Prof. Dr. Harald Brune,
École Polytechnique Fédérale de Lausanne (EPFL), Lausanne, Switzerland

PGI Lecture Hall, Building 04.8, 2nd Floor, Room 365

20.04.2018 11:00 Uhr

The Smallest Permanent Magnets

Until two years ago, the smallest permanent magnets were single molecular magnets. They are promising candidates for magnetic information storage, molecular spintronics, and quantum bits [1, 2]. Surface Science has opened up an alternative approach to this field in studying the magnetic properties of single atoms adsorbed onto surfaces. Spectacular properties such as very large magnetic anisotropies were reported, but until two years ago, all atoms were paramagnetic.

BruneCopyright: Prof. Dr. Brune

Very recently a major breakthrough was achieved by identifying systems where a single surface adsorbed atom can indeed be a stable magnet. Ho atoms on two monolayer thick MgO(100) films grown on Ag(100) where found to exhibit magnetic remanence up to 30 K and relaxation times of at least one hour at 2 K [3]. This result was obtained from ensemble measurements using X-ray magnetic circular dichroism (XMCD).

Spin-polarized scanning tunneling microscopy (STM) measurements demonstrated reading and writing of individual Ho atoms and confirmed their long magnetic lifetimes [4]. Very recent STM experiments show stable magnetization over two hours in external fields of 8 T that are applied opposite to the magnetization of the atoms and at temperatures of 30 K; the first spontaneous switching is observed at 45 K [5].

We have identified two more systems that exhibit permanent magnetism in single adatoms, namely Dy atoms graphene on Ir(111) [6] and Tb/MgO/Ag(100) [7]. These single atom magnets are all candidates for magnetic information storage; the combined coercitive field and thermal stability of Ho/MgO(100) outperforms the best single molecular magnets. Recently, electron paramagnetic resonance (ESR) has been realized on individual Fe atoms with the STM [8]. This gives access to the coherence time which is a benchmark testing the possibility of single atom qubits.
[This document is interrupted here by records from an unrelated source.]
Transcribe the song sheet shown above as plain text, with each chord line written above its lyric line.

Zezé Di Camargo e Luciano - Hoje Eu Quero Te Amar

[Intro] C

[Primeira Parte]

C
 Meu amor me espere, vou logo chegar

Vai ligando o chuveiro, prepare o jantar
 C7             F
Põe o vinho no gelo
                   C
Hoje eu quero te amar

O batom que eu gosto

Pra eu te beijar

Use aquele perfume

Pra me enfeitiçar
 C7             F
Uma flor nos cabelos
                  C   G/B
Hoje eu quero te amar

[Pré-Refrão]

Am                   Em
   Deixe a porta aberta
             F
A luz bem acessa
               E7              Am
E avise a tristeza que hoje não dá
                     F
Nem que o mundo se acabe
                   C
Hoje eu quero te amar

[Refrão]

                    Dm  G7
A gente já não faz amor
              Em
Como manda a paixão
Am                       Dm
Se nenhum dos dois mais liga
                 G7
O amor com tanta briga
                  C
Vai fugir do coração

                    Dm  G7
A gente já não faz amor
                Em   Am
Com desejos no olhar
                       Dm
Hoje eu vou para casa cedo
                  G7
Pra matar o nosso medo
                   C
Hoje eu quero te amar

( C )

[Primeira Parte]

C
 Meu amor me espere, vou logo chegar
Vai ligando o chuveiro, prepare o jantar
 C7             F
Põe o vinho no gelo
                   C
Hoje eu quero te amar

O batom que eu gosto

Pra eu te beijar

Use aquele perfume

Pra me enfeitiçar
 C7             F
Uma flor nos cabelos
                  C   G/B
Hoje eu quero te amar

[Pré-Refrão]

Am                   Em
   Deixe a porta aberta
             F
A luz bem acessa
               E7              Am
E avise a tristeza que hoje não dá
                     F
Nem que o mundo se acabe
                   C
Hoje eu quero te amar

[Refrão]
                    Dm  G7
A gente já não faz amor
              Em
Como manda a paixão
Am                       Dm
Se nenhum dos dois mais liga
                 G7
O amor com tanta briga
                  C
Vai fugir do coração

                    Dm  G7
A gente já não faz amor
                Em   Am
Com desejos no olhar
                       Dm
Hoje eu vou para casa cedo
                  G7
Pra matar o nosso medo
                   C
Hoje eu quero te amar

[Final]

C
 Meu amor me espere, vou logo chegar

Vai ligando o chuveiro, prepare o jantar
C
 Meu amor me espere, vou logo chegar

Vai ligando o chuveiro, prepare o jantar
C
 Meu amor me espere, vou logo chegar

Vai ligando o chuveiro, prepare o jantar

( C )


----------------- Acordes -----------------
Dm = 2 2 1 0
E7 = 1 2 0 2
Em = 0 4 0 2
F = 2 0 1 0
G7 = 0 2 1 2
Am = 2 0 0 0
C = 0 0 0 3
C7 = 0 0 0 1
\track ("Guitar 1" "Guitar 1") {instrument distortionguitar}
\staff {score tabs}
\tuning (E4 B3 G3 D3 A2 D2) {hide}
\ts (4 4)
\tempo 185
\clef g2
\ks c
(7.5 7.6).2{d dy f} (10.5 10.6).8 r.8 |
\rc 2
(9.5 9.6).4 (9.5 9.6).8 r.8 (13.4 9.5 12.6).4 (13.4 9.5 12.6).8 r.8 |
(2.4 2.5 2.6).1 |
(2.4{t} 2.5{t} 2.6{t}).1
[1] S. Thiele, F. Balestro, R. Ballou, S. Klyatskaya, M. Ruben, and W. Wernsdorfer, Science 344, 1135 (2014).
[2] R. J. Blagg et al., Nat. Chem. 5, 673 (2013).
[3] F. Donati et al., Science 352, 318 (2016).
[4] F. D. Natterer et al. Nature 543, 226 (2017).
[5] F. D. Natterer, F. Donati, F. Patthey and H. Brune, arXiv:1712.07871, PRL submitted (2018).
[6] R. Baltic et al. Nanolett. 16, 7610 (2016).
[7] L. Persichetti et al., to be published.
[8] S. Baumann, W. Paul, T. Choi, C. P. Lutz, A. Ardavan, and A. J. Heinrich, Science 350, 417 (2015).